__Work order__: Give again, word for word, every line below from the one that has "ring dip: (943, 1111)" through the one that has "ring tip: (1302, 1199)", both included, and no others.

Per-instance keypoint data
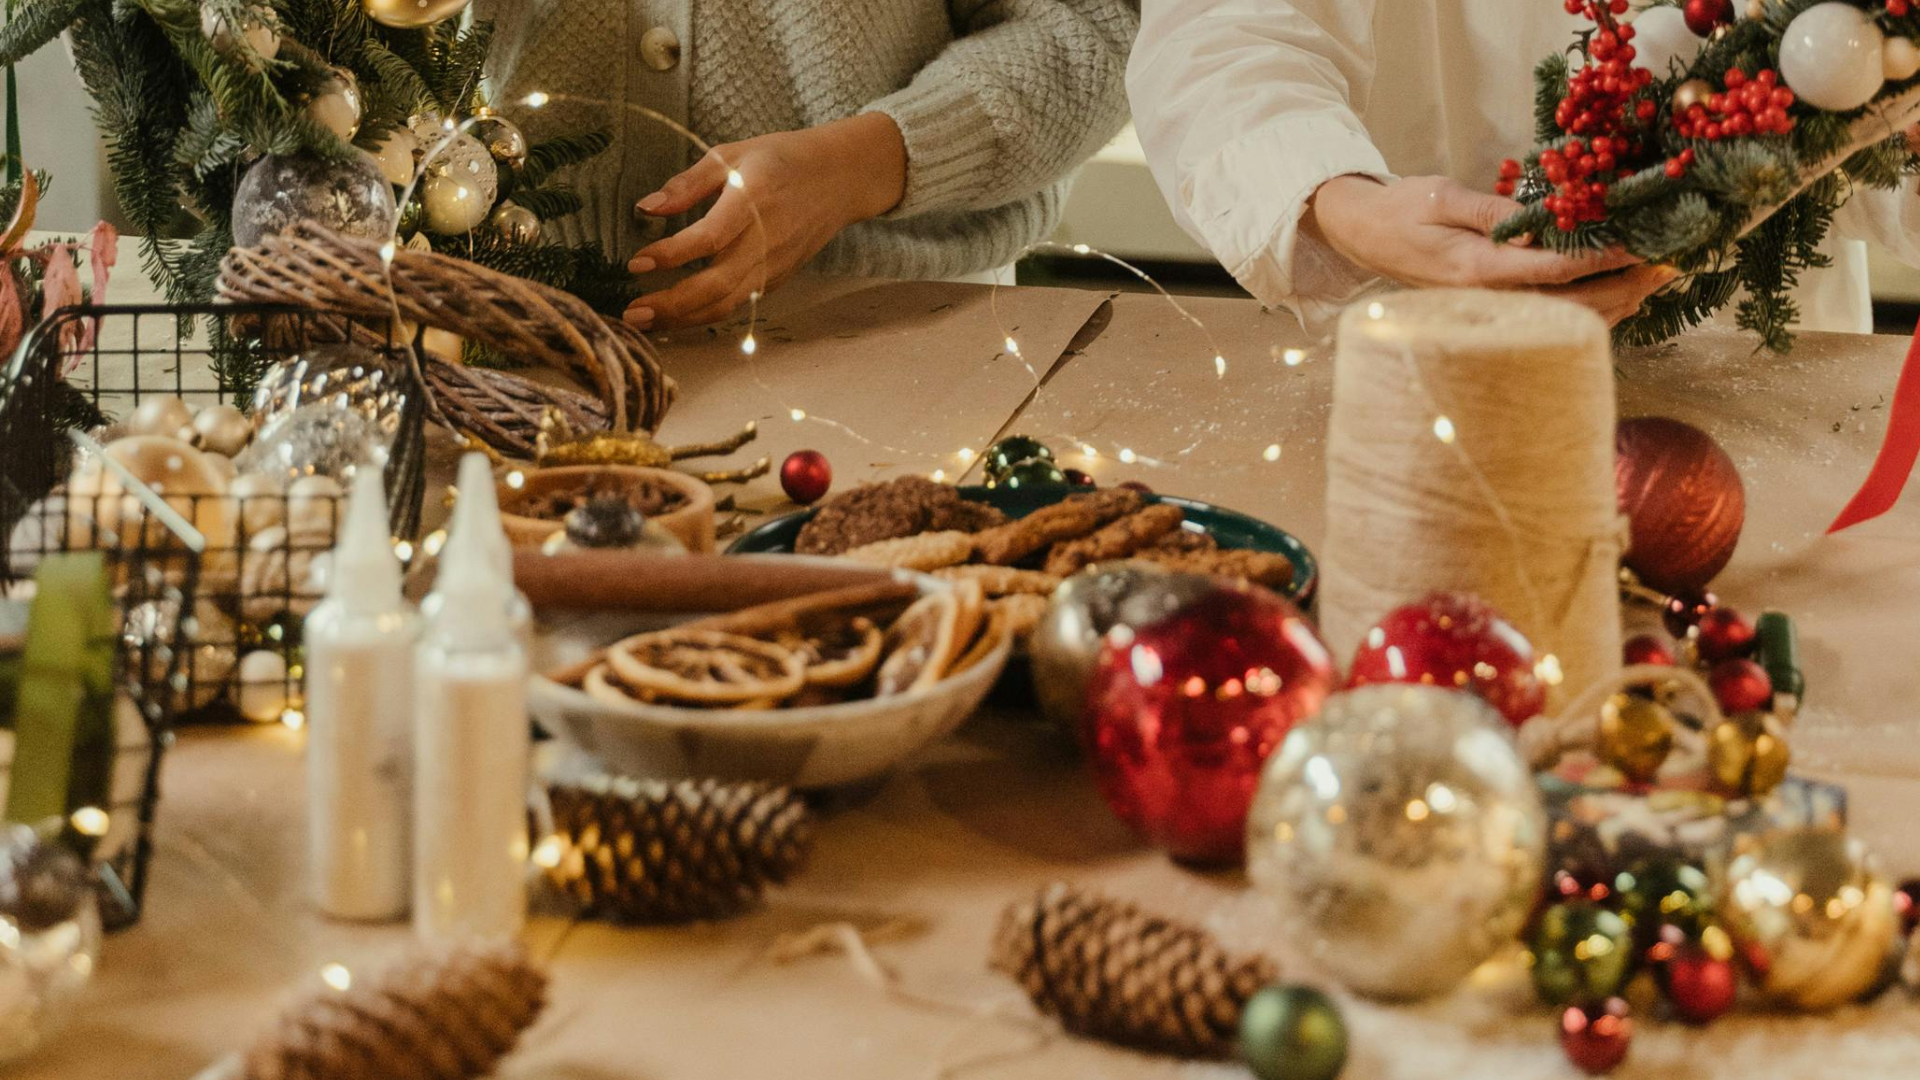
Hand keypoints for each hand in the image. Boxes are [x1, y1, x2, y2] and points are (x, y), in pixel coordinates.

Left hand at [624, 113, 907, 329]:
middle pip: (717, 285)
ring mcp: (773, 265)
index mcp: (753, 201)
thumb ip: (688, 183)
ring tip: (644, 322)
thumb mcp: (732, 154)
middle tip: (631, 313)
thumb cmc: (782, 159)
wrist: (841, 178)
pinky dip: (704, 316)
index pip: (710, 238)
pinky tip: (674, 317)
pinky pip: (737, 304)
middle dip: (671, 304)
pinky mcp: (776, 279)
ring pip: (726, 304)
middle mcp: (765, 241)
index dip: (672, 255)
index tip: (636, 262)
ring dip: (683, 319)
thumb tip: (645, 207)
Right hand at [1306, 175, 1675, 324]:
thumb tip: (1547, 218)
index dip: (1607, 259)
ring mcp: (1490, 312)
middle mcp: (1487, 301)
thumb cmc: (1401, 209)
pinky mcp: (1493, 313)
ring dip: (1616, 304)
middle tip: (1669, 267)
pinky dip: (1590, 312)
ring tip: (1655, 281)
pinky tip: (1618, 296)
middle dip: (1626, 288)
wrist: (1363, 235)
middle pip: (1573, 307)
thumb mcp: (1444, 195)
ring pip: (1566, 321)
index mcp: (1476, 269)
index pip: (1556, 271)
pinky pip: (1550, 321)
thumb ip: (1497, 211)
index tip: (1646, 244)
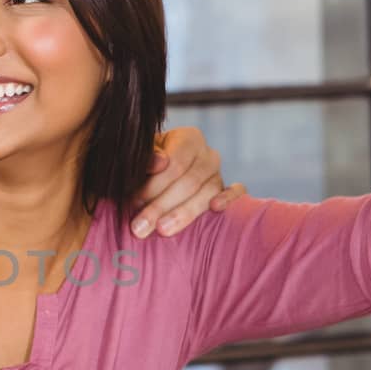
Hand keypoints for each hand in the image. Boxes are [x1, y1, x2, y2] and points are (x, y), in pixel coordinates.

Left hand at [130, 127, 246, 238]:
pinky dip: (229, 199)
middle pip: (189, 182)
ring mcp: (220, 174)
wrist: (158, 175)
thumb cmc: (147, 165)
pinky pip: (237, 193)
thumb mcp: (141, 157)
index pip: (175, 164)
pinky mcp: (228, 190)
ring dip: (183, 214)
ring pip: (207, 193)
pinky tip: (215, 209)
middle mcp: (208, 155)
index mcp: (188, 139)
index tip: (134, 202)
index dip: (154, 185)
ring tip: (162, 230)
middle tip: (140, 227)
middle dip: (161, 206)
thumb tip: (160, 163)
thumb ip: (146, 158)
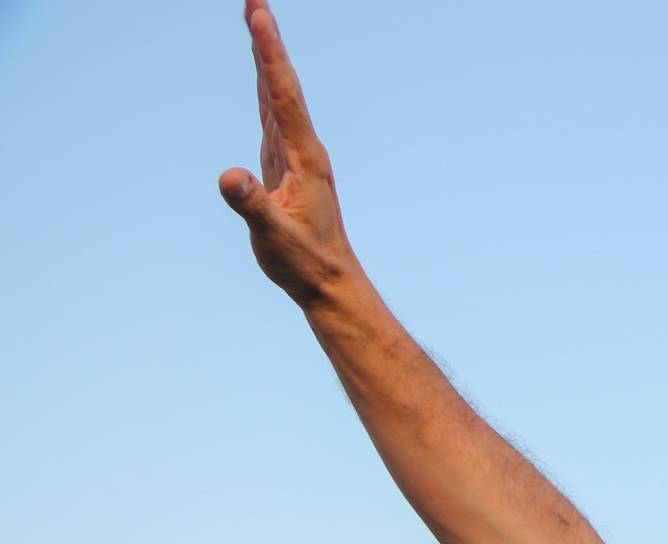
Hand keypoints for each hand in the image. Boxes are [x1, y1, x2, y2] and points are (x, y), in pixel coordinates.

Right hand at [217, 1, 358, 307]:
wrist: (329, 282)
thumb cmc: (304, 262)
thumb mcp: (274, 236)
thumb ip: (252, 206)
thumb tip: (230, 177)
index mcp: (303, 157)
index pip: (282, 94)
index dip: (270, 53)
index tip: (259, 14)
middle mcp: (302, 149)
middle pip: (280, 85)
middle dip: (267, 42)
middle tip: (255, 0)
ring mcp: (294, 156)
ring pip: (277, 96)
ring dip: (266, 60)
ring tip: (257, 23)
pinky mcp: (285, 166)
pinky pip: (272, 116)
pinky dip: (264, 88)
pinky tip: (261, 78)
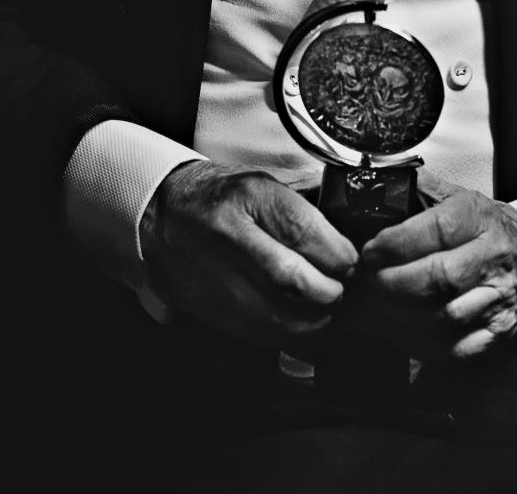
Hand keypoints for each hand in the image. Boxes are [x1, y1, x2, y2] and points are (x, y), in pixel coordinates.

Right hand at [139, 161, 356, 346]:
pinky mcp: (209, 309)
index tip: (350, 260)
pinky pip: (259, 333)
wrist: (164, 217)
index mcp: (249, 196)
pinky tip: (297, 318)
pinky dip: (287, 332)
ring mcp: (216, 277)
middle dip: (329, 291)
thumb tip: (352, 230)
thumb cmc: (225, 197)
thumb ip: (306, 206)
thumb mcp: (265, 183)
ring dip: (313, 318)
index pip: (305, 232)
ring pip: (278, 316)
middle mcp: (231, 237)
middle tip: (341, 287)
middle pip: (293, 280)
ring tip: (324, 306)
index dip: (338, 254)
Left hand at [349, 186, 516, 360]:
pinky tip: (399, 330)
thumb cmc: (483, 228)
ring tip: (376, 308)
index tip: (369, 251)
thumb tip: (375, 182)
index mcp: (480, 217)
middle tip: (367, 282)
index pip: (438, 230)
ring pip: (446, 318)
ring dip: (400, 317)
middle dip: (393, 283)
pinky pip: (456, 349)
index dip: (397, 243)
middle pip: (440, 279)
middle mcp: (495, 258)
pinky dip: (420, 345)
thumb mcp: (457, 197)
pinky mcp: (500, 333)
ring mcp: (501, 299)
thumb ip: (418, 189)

...

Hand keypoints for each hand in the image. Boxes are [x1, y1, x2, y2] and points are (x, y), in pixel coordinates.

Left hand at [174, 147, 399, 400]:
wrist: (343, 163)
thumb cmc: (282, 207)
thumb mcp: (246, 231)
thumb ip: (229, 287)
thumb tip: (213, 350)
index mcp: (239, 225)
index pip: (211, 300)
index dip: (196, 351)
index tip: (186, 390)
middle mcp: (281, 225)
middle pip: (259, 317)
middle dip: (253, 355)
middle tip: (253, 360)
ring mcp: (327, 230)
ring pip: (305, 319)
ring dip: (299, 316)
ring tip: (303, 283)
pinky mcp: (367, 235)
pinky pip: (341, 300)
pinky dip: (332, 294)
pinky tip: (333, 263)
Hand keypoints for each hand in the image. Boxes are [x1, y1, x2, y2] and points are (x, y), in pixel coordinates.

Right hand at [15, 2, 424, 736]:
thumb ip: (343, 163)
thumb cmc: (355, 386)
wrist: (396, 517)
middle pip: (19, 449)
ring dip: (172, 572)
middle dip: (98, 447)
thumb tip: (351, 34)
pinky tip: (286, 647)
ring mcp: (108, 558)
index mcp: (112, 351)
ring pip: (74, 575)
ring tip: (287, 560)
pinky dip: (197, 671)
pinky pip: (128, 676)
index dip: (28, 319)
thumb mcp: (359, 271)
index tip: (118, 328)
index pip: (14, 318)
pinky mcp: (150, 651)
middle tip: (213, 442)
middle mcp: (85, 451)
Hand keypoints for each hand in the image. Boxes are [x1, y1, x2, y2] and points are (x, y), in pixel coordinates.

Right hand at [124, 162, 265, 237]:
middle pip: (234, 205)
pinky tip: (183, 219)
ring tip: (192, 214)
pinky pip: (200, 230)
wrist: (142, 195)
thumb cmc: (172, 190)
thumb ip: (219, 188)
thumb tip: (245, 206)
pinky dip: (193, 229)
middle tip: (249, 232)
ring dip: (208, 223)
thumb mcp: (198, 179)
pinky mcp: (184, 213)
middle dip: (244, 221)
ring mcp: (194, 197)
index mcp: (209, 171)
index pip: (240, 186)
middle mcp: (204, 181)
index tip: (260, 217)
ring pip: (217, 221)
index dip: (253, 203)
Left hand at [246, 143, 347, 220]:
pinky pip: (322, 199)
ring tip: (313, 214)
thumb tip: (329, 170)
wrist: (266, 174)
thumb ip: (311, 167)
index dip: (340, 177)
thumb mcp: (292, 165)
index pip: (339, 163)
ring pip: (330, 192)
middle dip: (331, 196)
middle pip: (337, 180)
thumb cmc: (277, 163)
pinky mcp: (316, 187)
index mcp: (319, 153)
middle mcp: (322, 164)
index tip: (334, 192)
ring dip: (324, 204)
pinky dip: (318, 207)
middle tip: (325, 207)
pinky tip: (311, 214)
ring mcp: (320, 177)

* * *

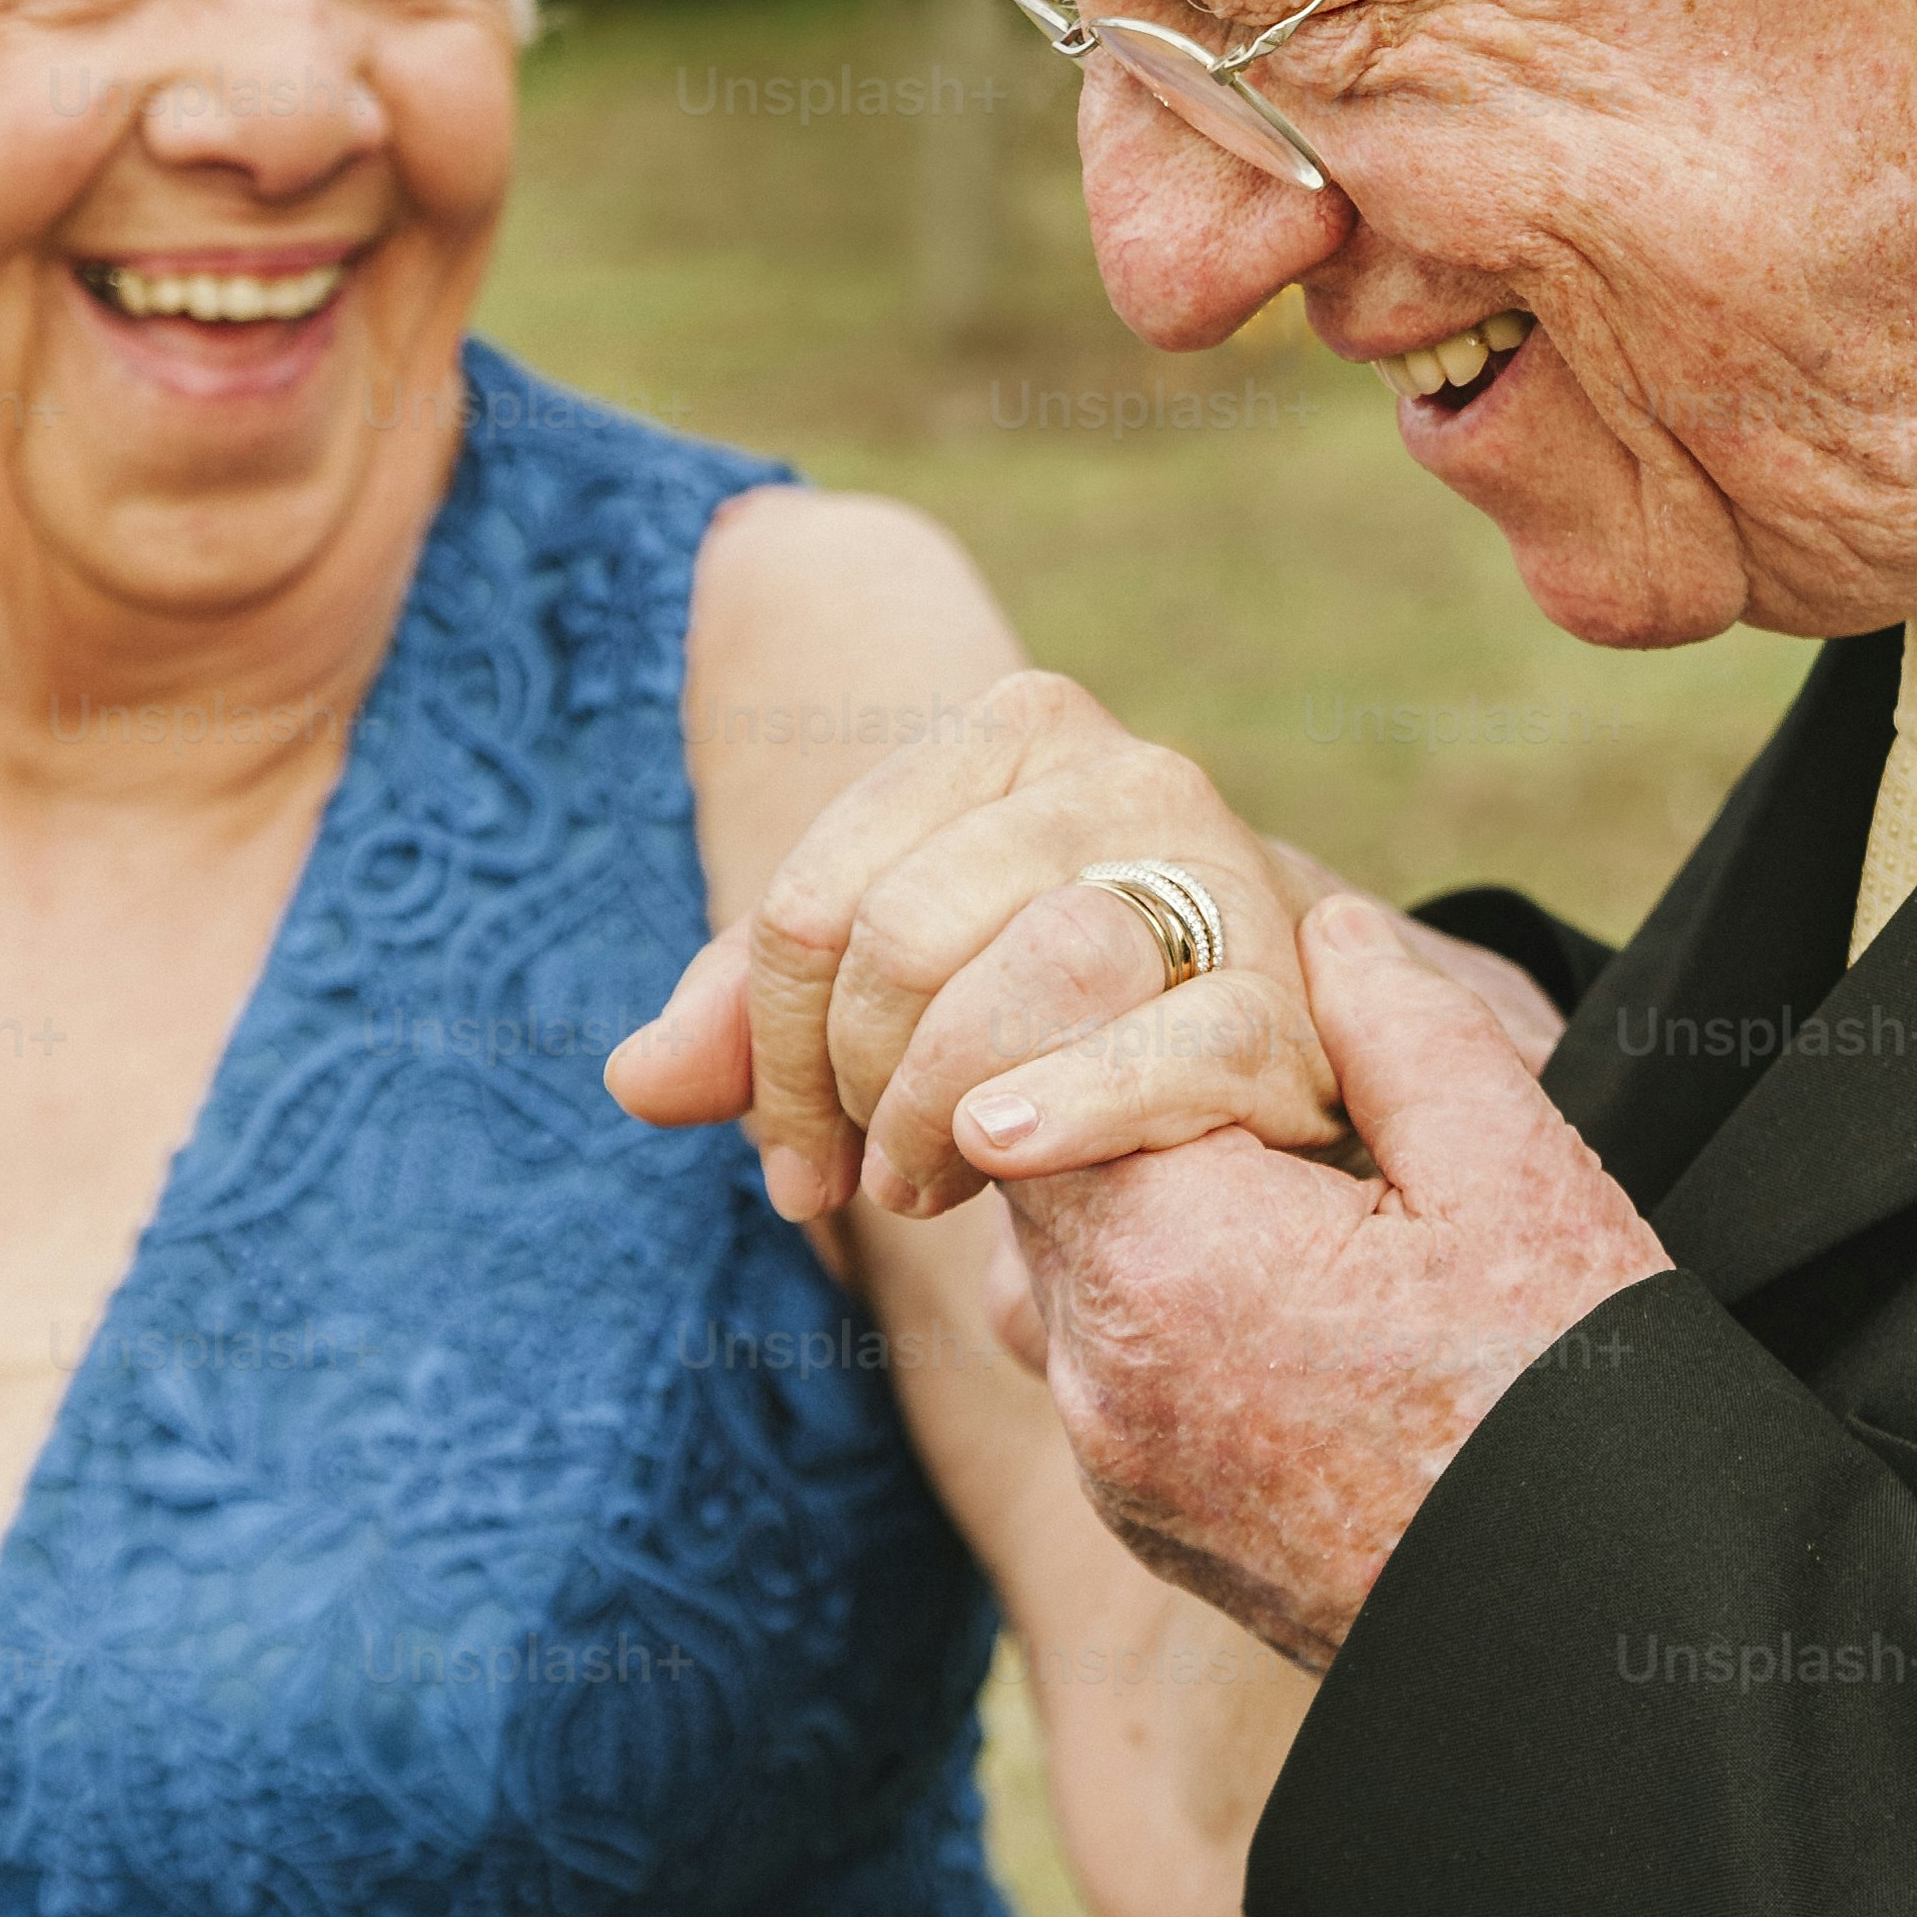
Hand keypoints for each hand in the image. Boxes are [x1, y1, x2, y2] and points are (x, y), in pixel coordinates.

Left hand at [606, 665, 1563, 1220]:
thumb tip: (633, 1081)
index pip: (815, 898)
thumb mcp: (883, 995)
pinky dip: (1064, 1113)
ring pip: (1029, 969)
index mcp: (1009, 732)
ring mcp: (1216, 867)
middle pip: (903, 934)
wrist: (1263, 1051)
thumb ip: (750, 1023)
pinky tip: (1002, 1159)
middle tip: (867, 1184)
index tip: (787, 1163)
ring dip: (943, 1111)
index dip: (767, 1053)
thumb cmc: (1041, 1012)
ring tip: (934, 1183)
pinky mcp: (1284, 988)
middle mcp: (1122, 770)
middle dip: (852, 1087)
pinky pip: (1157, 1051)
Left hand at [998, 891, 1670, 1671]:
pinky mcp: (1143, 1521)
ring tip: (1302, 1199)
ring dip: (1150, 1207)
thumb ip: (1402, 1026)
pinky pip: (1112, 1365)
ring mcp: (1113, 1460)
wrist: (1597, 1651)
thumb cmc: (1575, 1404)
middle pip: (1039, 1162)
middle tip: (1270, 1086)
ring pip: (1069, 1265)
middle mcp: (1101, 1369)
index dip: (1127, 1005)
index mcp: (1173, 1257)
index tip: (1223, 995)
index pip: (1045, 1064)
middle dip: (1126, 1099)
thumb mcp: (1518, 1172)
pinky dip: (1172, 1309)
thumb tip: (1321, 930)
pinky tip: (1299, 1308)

__Exercise response__:
ring dip: (943, 1111)
index dip: (767, 1053)
thumb cmc: (1041, 1012)
ring tip: (934, 1183)
pinky mcp: (1284, 988)
middle mcp: (1122, 770)
middle dip: (852, 1087)
pinky pip: (1157, 1051)
Left hand at [998, 891, 1670, 1671]:
pinky mcp: (1143, 1521)
ring tip: (1302, 1199)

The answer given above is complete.